I shake my head. “I only bought that last week, I wanted the physical copy.”
“Fucking hell, Lissa,” he snaps. “You changed your whole fucking life for me.”
I shake my head. “Only at the beginning. I thought I was playing…” My smile hurts. “It’s funny how pretending to be someone else can help you find out who you really are.”
He stares at me. “You think this is who you really are now? Amy pissing Randall?”
I shake my head. “I think she’s just the start. I was nothing after they died. I was nobody. Being Amy Randall was the best thing in the world.”
It really was. Being her was everything I ever dreamed it would be. Loving him was everything I ever dreamed it would be.
And more.
So much more.
“Knowing Amy Randall was the best thing in the world,” he says.
He takes a seat on my bed and rubs his temples. “I should go.”
“Please don’t.”
His eyes burn into mine but I don’t look away. I’ll never look away.
“Then you’d better put the kettle on,” he says.
Alexander
Her kitchen is cramped. She nudges me with her hip as she reaches for a clean mug, and I wonder how they ever fit three people in this place.
I shouldn’t be here.
My threats to Claude will be working their way back to my father if they haven’t reached him already.
I have no interest in taking them back, which means my window of escape is limited.
He’ll be gunning for me, and so will his associates.
I shouldn’t be here, I should be planning my exit, packing up the things I want to take with me.
But I still don’t want to leave her. Not even after everything she’s done.
“I’ll be leaving London tomorrow night,” I tell her. “Any longer and the chances I’ll make it out reduce dramatically.”
She tries to hide her fear as she stirs my coffee. It’s instant crap and it tastes bitter as shit, but I don’t care.
“You think they’ll come after you?” she whispers.
“I know they’ll come after me. I’m far too much of a liability.”
“So what then? You keep running?”
I shake my head. “A few months under the radar and they’ll realise I’ve no interest in blowing their cover. I’ll slip down their target list.”
“You’re sure?”
No. I’m not sure.
I’ve become far too fond of this hope novelty recently.
“Would you still have come with me?” I ask her.

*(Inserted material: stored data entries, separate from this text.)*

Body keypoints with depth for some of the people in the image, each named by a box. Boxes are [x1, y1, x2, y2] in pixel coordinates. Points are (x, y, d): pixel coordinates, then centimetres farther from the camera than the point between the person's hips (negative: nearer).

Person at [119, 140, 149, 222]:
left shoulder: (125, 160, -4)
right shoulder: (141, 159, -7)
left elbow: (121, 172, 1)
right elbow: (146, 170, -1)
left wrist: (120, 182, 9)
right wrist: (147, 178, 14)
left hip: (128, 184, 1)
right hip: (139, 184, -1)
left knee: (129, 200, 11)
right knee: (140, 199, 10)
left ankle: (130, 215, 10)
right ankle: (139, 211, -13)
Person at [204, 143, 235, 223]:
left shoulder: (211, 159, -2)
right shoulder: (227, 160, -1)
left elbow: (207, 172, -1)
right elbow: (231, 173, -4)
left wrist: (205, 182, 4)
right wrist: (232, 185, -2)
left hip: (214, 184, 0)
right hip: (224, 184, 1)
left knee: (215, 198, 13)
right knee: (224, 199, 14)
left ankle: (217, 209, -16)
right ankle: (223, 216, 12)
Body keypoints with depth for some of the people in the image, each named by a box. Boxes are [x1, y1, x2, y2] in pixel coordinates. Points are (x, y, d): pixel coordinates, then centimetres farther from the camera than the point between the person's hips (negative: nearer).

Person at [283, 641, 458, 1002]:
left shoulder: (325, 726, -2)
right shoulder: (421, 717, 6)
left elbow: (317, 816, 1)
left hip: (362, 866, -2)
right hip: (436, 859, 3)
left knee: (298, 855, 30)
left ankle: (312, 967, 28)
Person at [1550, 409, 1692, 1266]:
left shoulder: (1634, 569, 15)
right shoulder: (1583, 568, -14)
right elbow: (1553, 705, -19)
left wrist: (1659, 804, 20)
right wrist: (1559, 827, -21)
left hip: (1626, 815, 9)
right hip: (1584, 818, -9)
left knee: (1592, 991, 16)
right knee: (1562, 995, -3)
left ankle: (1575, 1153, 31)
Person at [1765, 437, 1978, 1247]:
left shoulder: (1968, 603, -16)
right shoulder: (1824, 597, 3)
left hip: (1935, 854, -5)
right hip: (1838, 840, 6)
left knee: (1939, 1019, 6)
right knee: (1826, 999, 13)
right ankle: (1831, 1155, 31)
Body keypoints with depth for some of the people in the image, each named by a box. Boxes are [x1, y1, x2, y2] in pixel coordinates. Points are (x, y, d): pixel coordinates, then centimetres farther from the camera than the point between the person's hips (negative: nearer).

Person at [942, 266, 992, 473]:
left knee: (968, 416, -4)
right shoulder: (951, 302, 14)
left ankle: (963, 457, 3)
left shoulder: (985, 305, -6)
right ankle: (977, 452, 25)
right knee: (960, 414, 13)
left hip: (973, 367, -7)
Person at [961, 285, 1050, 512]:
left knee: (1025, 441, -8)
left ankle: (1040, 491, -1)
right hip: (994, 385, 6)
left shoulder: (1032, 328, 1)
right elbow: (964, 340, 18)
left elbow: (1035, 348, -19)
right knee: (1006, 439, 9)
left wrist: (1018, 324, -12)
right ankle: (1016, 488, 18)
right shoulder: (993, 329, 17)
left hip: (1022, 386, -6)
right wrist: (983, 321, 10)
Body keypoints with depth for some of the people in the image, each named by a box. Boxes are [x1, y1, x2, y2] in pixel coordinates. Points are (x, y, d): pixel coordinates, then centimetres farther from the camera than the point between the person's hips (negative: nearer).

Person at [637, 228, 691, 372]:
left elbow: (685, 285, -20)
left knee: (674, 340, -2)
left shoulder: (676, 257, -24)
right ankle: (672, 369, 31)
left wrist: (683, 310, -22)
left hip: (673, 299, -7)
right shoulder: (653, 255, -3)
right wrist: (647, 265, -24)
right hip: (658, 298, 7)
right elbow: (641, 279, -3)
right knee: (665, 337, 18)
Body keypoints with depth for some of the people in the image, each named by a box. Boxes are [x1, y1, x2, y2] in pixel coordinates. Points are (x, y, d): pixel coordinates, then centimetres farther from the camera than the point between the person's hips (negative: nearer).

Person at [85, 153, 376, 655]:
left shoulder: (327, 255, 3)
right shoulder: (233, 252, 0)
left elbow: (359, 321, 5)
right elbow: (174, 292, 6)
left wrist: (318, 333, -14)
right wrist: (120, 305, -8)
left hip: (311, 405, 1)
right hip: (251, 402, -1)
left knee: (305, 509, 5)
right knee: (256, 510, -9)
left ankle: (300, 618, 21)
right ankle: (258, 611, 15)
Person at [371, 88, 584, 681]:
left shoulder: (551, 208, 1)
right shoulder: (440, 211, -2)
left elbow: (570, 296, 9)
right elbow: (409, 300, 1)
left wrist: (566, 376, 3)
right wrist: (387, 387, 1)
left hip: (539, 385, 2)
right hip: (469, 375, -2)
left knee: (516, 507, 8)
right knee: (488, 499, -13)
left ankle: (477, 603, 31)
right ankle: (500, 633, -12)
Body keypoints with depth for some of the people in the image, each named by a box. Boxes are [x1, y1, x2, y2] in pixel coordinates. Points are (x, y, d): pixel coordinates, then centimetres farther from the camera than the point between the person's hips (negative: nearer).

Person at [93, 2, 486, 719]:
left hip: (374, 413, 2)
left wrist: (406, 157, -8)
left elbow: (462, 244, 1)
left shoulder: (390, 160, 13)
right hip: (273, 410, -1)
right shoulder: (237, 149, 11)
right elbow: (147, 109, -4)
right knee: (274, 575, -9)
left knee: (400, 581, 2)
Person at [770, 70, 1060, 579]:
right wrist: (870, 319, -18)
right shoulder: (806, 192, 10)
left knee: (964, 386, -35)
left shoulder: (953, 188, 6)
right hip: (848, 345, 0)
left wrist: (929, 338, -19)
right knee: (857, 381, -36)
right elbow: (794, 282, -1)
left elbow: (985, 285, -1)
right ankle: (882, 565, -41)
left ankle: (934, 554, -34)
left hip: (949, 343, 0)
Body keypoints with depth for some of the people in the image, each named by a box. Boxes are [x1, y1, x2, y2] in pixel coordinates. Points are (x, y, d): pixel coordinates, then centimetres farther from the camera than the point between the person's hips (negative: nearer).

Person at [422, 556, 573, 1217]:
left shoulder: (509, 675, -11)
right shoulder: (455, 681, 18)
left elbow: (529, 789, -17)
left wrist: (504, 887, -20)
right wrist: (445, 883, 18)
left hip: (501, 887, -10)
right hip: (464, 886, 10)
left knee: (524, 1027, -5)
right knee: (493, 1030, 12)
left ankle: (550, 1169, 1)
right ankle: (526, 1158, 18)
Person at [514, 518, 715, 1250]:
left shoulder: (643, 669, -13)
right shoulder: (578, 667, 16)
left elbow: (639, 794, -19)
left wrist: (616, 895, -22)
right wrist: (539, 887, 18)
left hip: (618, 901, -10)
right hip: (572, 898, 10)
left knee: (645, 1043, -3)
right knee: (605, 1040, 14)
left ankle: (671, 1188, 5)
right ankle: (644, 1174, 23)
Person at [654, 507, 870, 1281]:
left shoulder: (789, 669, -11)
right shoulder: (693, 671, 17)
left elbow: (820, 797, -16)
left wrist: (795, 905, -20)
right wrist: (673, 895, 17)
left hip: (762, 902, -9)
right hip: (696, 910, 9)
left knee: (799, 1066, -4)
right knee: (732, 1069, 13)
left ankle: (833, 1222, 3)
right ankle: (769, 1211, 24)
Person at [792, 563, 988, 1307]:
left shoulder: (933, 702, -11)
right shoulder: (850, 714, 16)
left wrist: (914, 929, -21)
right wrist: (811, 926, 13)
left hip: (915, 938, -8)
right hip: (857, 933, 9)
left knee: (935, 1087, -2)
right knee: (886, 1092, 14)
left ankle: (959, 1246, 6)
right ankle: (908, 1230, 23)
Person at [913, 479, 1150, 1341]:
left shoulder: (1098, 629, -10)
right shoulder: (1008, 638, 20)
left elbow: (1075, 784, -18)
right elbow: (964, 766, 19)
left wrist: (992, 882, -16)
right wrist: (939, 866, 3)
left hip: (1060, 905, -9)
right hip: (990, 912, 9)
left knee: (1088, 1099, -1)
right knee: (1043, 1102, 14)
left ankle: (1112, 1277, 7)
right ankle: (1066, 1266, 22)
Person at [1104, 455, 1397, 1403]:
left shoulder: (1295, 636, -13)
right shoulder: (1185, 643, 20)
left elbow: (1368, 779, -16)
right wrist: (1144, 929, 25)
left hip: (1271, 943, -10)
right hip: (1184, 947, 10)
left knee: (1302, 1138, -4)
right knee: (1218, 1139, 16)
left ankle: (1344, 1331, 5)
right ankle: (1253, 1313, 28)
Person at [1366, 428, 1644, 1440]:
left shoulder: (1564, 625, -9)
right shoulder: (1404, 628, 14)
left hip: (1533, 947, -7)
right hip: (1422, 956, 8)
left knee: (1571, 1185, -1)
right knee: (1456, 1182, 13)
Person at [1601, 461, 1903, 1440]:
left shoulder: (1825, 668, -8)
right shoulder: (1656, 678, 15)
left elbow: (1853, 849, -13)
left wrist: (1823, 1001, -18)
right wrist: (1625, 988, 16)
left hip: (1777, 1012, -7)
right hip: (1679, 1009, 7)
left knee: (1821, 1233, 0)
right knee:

“Knowing what you’re running from?”
I nod.
Her eyes hide nothing from me. “Yes,” she says. “So long as Joseph was safe.”
Joseph.
I had no idea he’d even existed. No idea she was holding so much together. A baby, a full-time job, moonlighting with me three times a week. The soup kitchen.
All of that with a side helping of crushing grief.
At eighteen years old.
She’s barely even an adult, and yet she’s one of the most mature women I’ve ever met.
Figures, of course. That’s what responsibility does to you.
Melissa Martin impresses me. Learning that comes as a surprise.
Melissa Martin is made of steel. She must be to live through what she’s lived through.
I remember her polishing that boardroom table all those weeks ago. I remember how impressed I’d been with her determination. With her grit. Her work ethic.